Scattered amongst the never-ending stream of tweets about Joe Exotic — the Tiger King, for those who may not know — I see a flurry of tweets from Jason Furman ’92. Furman is one of my Economics professors and a former Obama administration big shot. His latest claim to fame is writing the op-ed that became the foundation for one of the biggest stimulus bills in U.S. history — in an hour, from his couch.

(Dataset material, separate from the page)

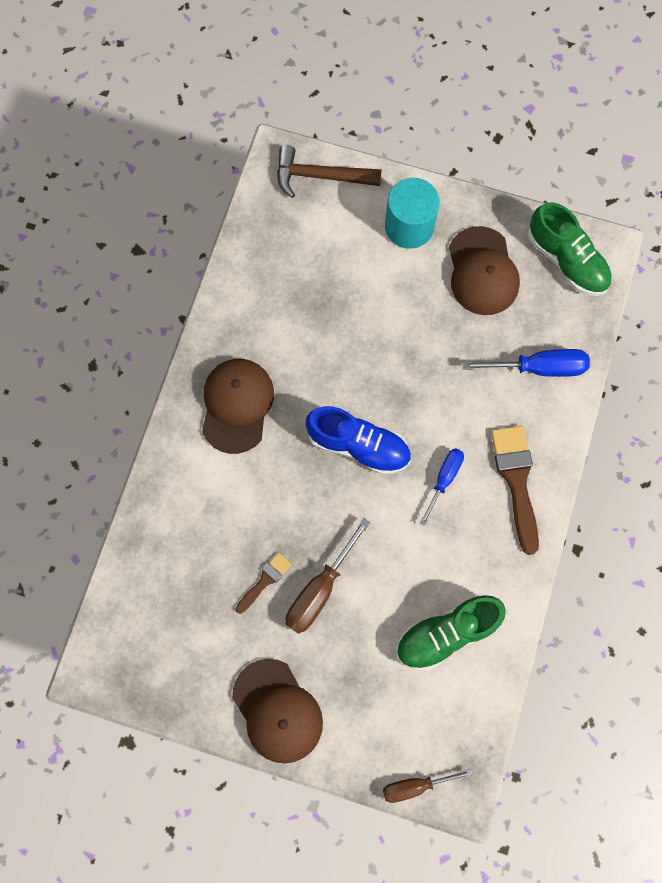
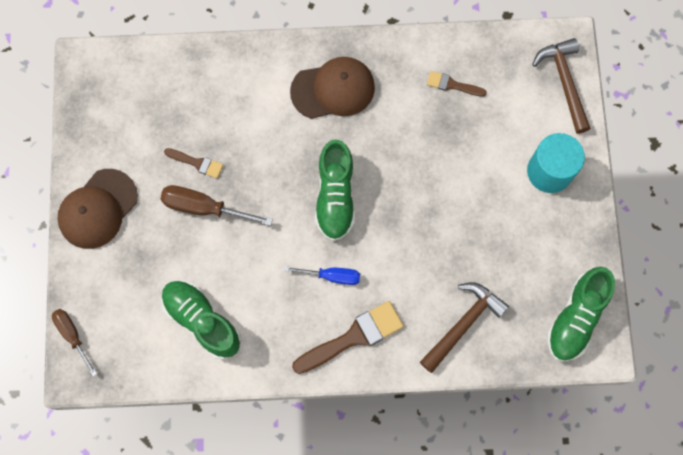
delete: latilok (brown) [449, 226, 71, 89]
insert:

Furman followed the article with a storm of tweets about what he sees as the best direction for U.S. policy to take over the coming months. This morning, I tweeted a conspiracy theory about the “Air Bud” series.
***
My mother returns from work early on a Monday afternoon. She gets out of her car, leaves her stethoscope and house call equipment in a trash bag in the garage, and carefully hangs her lab coat by the door. She sits at her makeshift desk and begins to type notes on the patients she saw today — the exhaustion is evident in her face, her posture, her voice.
For me, one of the most unsettling parts about this pandemic is the feeling of powerlessness. I can’t leave my home, visit friends or family, or even see the virus that is causing this crisis. This feeling is made worse by watching my mother, a geriatric nurse practitioner, do her best to continue to care for her elderly patients and calm her panicked colleagues. At dinner, in a tired voice, she tells me several of her coworkers are thinking of leaving medicine once the crisis is over. I try to not think about what would happen if my mother contracted the virus. She is 60 and has asthma. Everything I can think to do in the face of these circumstances seems tiny and wholly inconsequential.
My mother is worried that as the crisis worsens, she may be drafted to the front lines. I imagine her donning layers of protective gear as she prepares to treat her patients: a gown, gloves, two masks. Given her frequent conversations over the phone about the dwindling stock of protective equipment in the area, this image is becoming increasingly implausible. I imagine droves of neighbors coming to my mother’s aid to deliver boxes of surgical gloves, like some dystopian reenactment of “Dunkirk.”
Recently, my mother got an email notifying her that, regardless of their specialty, doctors and nurses may be reassigned to care for COVID-19 patients. She tells me her biggest fear is being sent to triage patients. Under normal circumstances, triage entails classifying patients by the severity of their condition. In these circumstances, triage is a much grimmer task. Whoever is running triage will be responsible for making life and death decisions. This responsibility weighs particularly heavily on my mother, who is devoutly religious. She entered the field to heal the sick and, above all, “to do no harm.” In this situation, she would be put in the unimaginable position of deciding which of her patients are most worthy of receiving life-saving care.
***
I don’t know what to do. I don’t know how to best comfort my mother. I don’t know how to best help the people around me. I don’t know how to best help my friends. I don’t even know how to muster the right amount of empathy for people living next door, let alone people across the country or across oceans.
This isolation from my community, my family, my world writ large, makes it so much harder to contextualize the global suffering COVID-19 has caused. I often like to spend large chunks of my days feeling sorry for myself and missing the community I left on campus. Being shuttered away from the world allows me to amplify my sense of self-pity until it feels bigger and more important than the incomprehensible death tolls and suffering I hear about on the news. How can that pain be real when the only world I know is my bedroom, bathroom, and kitchen?
I am deeply uncomfortable with all this not knowing. I’m almost done with my bag of Lay’s. My mind is racing but struggling to find traction, so I am left to pace inside my bedroom and wonder why the kids down the street are outside with their friends all the damn time and not locked inside like the rest of us. I suppose the one thing I do have going for me is that I have all the time in the world to figure it out.